Juan R. Sánchez Carballido.
No es cierto, no hay necesidad de decirse progresista para hurtarse a la fuerza gravitacional de la caterva carca. Uno puede proyectarse en el futuro sin necesidad de renegar de su origen ni de los factores de un comienzo, a pecho descubierto, a la manera inmensa del poema irrepetible de Gabriel Celaya.
Es difícil entender cómo la simpleza del aserto fundamental del “progresismo” ha podido seducir a tanta gente: “Todo lo que es moderno y nuevo es además bueno en sí mismo” (versión fuerte) o, al menos, “es mejor que todo lo anterior” (versión económica, en rústica, de bolsillo). Pero así ha resultado al cabo y decirse “cualquier cosa menos progre” es, en el más leve de los casos, motivo de sospecha, recelo e incomprensión.
Esta cosa del progresismo surge por la intersección de dos planos sin consistencia entre sí, sin trabazón posible entre los elementos que los constituyen, como aquello del tocino y la velocidad. Son el plano temporal (moderno, nuevo) y el plano moral (bueno).
No han sido suficientes 26 siglos de filosofía para determinar qué es lo bueno. A cambio, hasta un niño aprecia que algo es nuevo y moderno si se diferencia apreciablemente de cuanto lo ha precedido. El “progre” no necesita más para apuntalar su raquítico sistema de valores: lo nuevo es bueno por nuevo, lo viejo es malo por viejo.
Pero hay más. La mentalidad progresista se encuentra plenamente inscrita en esa tradición ideológica que, por pura convención, aún referimos como izquierdismo. Una mezcla difusa entre una serie de máximas descontextualizadas del marxismo y del cientificismo… que implican una doble contradicción en los términos.
Primera contradicción: en aplicación de esa dialéctica elemental de la que se reclaman los “progres”, el marxismo es anterior al fascismo y, en consecuencia, peor. Éste supuso una novedad sobre aquél, circunstancia que habría de encumbrarlo –lógicamente- como una ideología de superior calado y mayor grado de desarrollo. En definitiva: mejor. Algo que, al parecer, sólo estaban dispuestos a admitir los propios fascistas.
Segunda contradicción: después de apoyarse en la Ciencia como gran luz de la Humanidad hacia su ineludible destino, los “progres” no pueden soportar hoy las novedades científicas de vanguardia. Se debe esta resistencia a que tales novedades discurren cada vez más cercanas a los heréticos y retrógrados niveles de la espiritualidad o la metafísica, especialmente en los campos de la física teórica, la psicología y la biología. He aquí la aporía: para la mentalidad progresista no es necesariamente mejor la nueva ciencia que la vieja ciencia, sino aquella que se sirva a sustentar los principios teóricos que defiende.
Confrontada a esta doble contradicción, la mentalidad progresista denota su verdadero rostro. Un rostro que, en puridad, no se diferencia gran cosa de otras “revelaciones” al uso. El discurso “progre” no gira en torno a la Verdad, sino a la Bondad; lo bueno es simplemente lo que ayer se tenía por malo.

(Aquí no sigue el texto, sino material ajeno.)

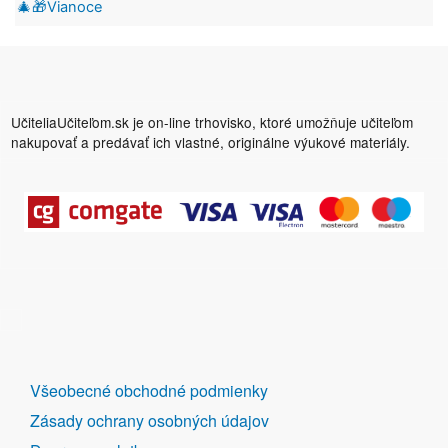
🎄🎁Vianoce
UčiteliaUčiteľom.sk je on-line trhovisko, ktoré umožňuje učiteľom
nakupovať a predávať ich vlastné, originálne výukové materiály.
DALŠÍ
Všeobecné obchodné podmienky
ODKAZY
Zásady ochrany osobných údajov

Por tal motivo, el “progre” es en esencia el individuo que se opone a conceder validez a las normas morales heredadas del pasado por el simple hecho de serlo. Y reflexiona, discute y legisla atendiendo a ese dogma elemental.
Pero al tiempo de oponerse al progreso real del conocimiento y de la cultura (que, entre otras aportaciones, nos han permitido recuperar el valor hermenéutico intrínseco al concepto de la tradición), el “progre” se aferra ignorándolo a su propia tradición.

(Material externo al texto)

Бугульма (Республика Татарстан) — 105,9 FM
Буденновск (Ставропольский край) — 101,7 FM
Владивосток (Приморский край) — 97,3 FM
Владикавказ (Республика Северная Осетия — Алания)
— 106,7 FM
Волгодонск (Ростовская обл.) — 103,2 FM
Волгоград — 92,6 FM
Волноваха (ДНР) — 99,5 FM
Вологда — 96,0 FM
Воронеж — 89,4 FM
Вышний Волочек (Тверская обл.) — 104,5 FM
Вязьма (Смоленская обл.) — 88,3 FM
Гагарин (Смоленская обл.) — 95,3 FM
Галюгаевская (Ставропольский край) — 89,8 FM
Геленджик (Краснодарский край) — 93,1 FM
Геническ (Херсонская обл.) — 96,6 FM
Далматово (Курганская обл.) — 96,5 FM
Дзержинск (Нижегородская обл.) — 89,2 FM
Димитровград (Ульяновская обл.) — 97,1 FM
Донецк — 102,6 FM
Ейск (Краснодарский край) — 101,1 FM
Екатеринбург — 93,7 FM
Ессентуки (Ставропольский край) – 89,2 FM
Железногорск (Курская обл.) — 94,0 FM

Al “progre” no le queda otra opción que aceptar sin escrúpulos morales cualquier novedad (ya se trate del movimiento skin, la prostitución infantil o la globalización neo-liberal, perlas originarias de nuestro tiempo presente), u orientar su juicio conforme al sistema de valores que ha heredado por su tradición izquierdista. Pero téngalo presente: no hay tradición sin herencia, sin historia, sin memoria, sin antiguas o viejas verdades y sin afán –diría José Antonio- de emular lo mejor.